Brano riportato:
Essa è e vuole essere, semplicemente, una testimonianza del tutto soggettiva, da parte del curatore, di letture, predilezioni, in alcuni casi di incontri intellettuali veicolati da occasioni e canali diversi; e, volutamente, trascende ‒ nella peculiare diacronia acronica, o sincronica, dei fatti letterari, che vedono spesso accostarsi, sovrapporsi e intrecciarsi, nello stesso punto del tempo, della testualità o del mondo editoriale, autori disparatissimi per sensibilità, storia, anagrafe ‒ ogni divisione di generazioni, scuole, movimenti veri o presunti.
Volutamente, ad alcuni autori ormai classici, ad altri giovani ma in certo modo già consacrati, già portati alla ribalta della grande editoria (in un panorama editoriale infinitamente più attento del nostro ai fermenti della poesia e della sua costante ricerca espressiva, e alle nuove voci in cui essi trovano risonanza), si accostano poeti che hanno per decenni coltivato e meditato la propria Musa assorta, sommessa e levigata lontano dai grandi centri e dalle grandi realtà, in una marginalità e in una provincialità che sono divenute punto di forza, difesa dalle mode, dalle correnti, dalle innovazioni spesso irrigidite in imperativi e in stereotipi, spazio e respiro di autenticità e di autonomia.

Righe di dati:
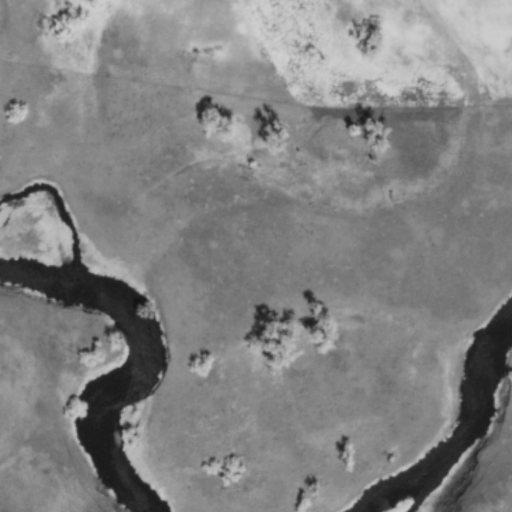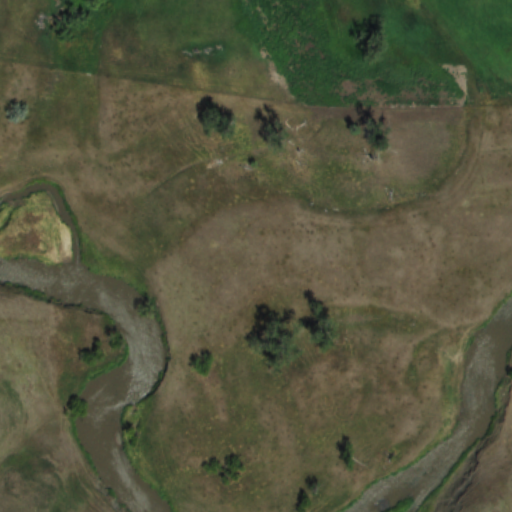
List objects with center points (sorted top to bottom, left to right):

Serie di esercizi:
1: Nel brano, lontano da che cosa alcuni poeti hanno coltivato per decenni la propria Musa?
2: Per favore, ricopia parola per parola dal brano il tratto da "Essa è e vuole" fino a "veri o presunti.".
3: Scrivi il seguito del brano sulla scelta di poeti del curatore, partendo dopo la sua ultima frase.

Risultati in ordine:
1: Lontano dai grandi centri e dalle grandi realtà.

2:
Essa è e vuole essere, semplicemente, una testimonianza del tutto soggettiva, da parte del curatore, di letture, predilezioni, in alcuni casi di incontri intellettuali veicolati da occasioni e canali diversi; e, volutamente, trascende ‒ nella peculiare diacronia acronica, o sincronica, dei fatti letterari, che vedono spesso accostarsi, sovrapporsi e intrecciarsi, nello stesso punto del tempo, della testualità o del mondo editoriale, autori disparatissimi per sensibilità, storia, anagrafe ‒ ogni divisione di generazioni, scuole, movimenti veri o presunti.

3:
Nel complesso, sembrano essersi prolungate, nella poesia romena degli ultimi decenni, come una vibrante onda lunga che si spinge fino alle rive dell’oggi, una peculiare, mossa e tesa, dialettica, una contaminata e contaminante interpenetrazione di moderno e postmoderno ‒ nel senso di lirismo analogico ed evocativo, di soggettivismo esistenziale ed introspettivo, da un lato ‒ e, dall’altro, frantumazione percettiva, perdita di coordinate e riferimenti, «enumerazione caotica» di elementi difformi e codici eterogenei.
È stata proprio una delle autrici qui incluse, Magda Cârneci, a caratterizzare, come studiosa, la modernità quale una persistente «fertile ossessione» che ‒ in un «ritmo storico» aperto, ricorsivo, più simile ad una circonferenza che a un centro ‒ dev’essere sempre «continuata, compiuta e consumata» nel momento stesso in cui viene sottoposta, postmodernamente, a critica e decostruzione.
Il cammino che, in Francia, conduce da Baudelaire a Mallarmé a Valéry (dunque dalla soggettività accesa, postromantica dei maudits all’assoluto della poésie pure), in Italia dal simbolismo dannunziano all’ʺattraversamentoʺ compiuto da Montale fino alla cristallizzazione intellettualistica degli ermetici, e poi alle espansioni oniriche e visionarie del neo-orfismo, trova forse, in Romania, un parallelo, un riflesso e un riverbero nella linea che va dalle atmosfere cupe e allucinate di Bacovia alla matematica e cesellata perfezione di Barbu agli allucinati straniamenti ‒ naturali e insieme, diremmo con Baudelaire, surnaturali ‒ di Nichita Stănescu.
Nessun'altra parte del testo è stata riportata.